Школа. Остаться в живых (сборник) - страница 11
Скучно.
На стене – галерея русского рока. Здесь же висит кожаная куртка-косуха. Он в ней не ходит, но иметь нужно. Это же олдскул.
Из кармана куртки Витюша достает пачку сигарет. Со скрипом отворяет пластиковую раму. Морозный воздух заползает в комнату. Внизу мигают и перемещаются разноцветные огоньки. Так было всегда, так будет и завтра. Надо об этом песню написать.
Он чиркает зажигалкой.
Слова складываются в строчки. Нет, все не то. Не то.
У людей на плакатах (оглядывается он) как-то получалось. И телки их ждали и мерзли под окнами. А ведь тогда не было ни «трубы», ни Контакта.
В комнате пищит телефон: ему пришла СМС-ка. Он читает, самодовольно улыбается. Подумав, перезванивает.
– Спасибо, Машка, – говорит он в трубку. – Я помню. Нет, еще не записал… горло болит. Ага. Ты принеси мне завтра английский, ладно?
Трубка взрывается возмущением.
– А что? Ты уедешь, кто мне будет английский делать? – говорит Витюша, посмеиваясь. – Да ладно… шучу, шучу…
Трубка успокаивается.
– Окей, – говорит Витюша, – завтра увидимся.
Сигарета летит за окно. Теперь надо проветрить, а то в полвосьмого мать вернется.
Утром в школе Маша держится независимо. Ей кажется, что все смотрят на нее, включая мелких. На ее тонких губах – презрительная улыбка. А так она спокойна, даже очень спокойна. Легко догадаться, чего ей это стоит.
На перемене Витюша ее догоняет.
– Спасибо за английский, – говорит он, – Я на химии все переписал. Вот.
С этими словами он протягивает ей тетрадку.
– Ты прочитал? – спрашивает она, слегка краснея.
Витюша мнется.
– Ну, – начинает он, – ты же не думаешь, что… Короче, ты поезжай.

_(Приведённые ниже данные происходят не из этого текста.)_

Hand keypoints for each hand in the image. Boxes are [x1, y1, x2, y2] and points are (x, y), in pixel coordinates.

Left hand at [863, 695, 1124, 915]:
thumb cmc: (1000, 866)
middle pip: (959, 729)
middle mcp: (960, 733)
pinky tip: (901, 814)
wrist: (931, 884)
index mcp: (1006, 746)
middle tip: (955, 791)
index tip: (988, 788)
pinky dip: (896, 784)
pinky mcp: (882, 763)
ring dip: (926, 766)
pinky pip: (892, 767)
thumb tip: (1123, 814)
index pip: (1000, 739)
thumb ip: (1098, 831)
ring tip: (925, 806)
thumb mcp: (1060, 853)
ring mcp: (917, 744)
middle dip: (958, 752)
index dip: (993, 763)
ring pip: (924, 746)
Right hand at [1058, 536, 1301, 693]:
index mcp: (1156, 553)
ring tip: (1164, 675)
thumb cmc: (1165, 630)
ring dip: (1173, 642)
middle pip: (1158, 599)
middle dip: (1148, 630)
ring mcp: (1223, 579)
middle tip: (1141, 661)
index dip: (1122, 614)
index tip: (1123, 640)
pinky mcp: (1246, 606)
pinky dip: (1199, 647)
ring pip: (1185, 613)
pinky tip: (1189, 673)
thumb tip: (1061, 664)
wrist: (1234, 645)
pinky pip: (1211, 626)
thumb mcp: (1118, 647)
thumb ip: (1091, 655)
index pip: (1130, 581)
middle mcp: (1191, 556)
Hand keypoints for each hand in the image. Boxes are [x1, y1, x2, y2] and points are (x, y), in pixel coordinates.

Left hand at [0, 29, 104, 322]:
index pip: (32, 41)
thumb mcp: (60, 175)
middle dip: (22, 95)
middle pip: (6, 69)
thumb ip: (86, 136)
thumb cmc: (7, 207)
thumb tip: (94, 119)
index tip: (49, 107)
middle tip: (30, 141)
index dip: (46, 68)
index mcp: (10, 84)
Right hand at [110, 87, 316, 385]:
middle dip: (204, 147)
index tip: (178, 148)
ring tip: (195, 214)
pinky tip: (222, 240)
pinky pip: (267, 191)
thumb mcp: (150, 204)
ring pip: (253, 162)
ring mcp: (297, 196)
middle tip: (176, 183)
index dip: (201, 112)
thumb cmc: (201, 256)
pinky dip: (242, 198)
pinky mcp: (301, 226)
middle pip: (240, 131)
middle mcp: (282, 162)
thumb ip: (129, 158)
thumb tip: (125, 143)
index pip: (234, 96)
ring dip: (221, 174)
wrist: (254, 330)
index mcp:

Надо так надо. Потом же все равно вернешься, так?
– Will you miss me? [3] – спрашивает Маша тихо.
Пятиклассники несутся мимо с визгом. Один цепляет Машку за руку, успевает получить оплеуху.
– Чего ты говоришь? – хмурится Витя, – Прости, я не слышал.
– Так. Ничего. Учи английский.
Следующий урок – история. Лариса Васильевна – жуткая молодящаяся дама музейного вида, зато у нее правильно поставленный, педагогический, уверенный голос. История для нее – точная наука. А точнее любой истории – методичка, спущенная из отдела образования.
Она поблескивает очками и говорит, говорит, говорит.
– Ключевая роль Иоанна Грозного в становлении российской государственности еще недавно подвергалась сомнению, – вещает она, – К счастью, в последние годы все вернулось на свои места. Сегодня не так важно, за что именно Иоанна Четвертого прозвали Грозным; важно, что в его время государство было крепким, как никогда до тех пор, и Россию уважали на Западе… – Она переводит дыхание, впечатленная важностью момента. Окинув класс орлиным взором, продолжает: – И особенно печально видеть, как впоследствии это уважение разрушалось и разбазаривалось – как в давние смутные времена, так и в совсем недавние… Наше поколение все это видело… Очевидно, что России необходима сильная рука, какая была у царя Иоанна Грозного!
– Бред, – тихо говорит Дан (он сидит у окна и рисует что-то в тетрадке). – Полный бред.
Но Лариса Васильевна не слышит.
– Конечно, несогласные всегда будут, – говорит она, – Достаточно послушать западных псевдоисториков, которые специализируются на охаивании России… Случается, я по долгу службы просматриваю передачи на канале «Discovery». Там царя Ивана называют не иначе как патологической личностью. – Она оскорбленно блестит очками. – Выпячивают, что называется, не лучшие его черты и акцентируют внимание только на них. По-вашему, это научный подход? Вот вы, Парфенова, что думаете?